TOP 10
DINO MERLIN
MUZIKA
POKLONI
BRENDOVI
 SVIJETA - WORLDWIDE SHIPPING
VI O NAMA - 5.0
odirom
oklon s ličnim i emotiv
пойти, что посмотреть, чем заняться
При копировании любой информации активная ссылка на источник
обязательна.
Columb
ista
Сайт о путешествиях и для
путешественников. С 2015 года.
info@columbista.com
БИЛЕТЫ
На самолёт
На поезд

Required work: In full and without change, transcribe every line of the records above.

Solution to this task:
TOP 10
DINO MERLIN
MUZIKA
POKLONI
BRENDOVI
 SVIJETA - WORLDWIDE SHIPPING
VI O NAMA - 5.0
odirom
oklon s ličnim i emotiv
пойти, что посмотреть, чем заняться
При копировании любой информации активная ссылка на источник
обязательна.
Columb
ista
Сайт о путешествиях и для
путешественников. С 2015 года.
info@columbista.com
БИЛЕТЫ
На самолёт
На поезд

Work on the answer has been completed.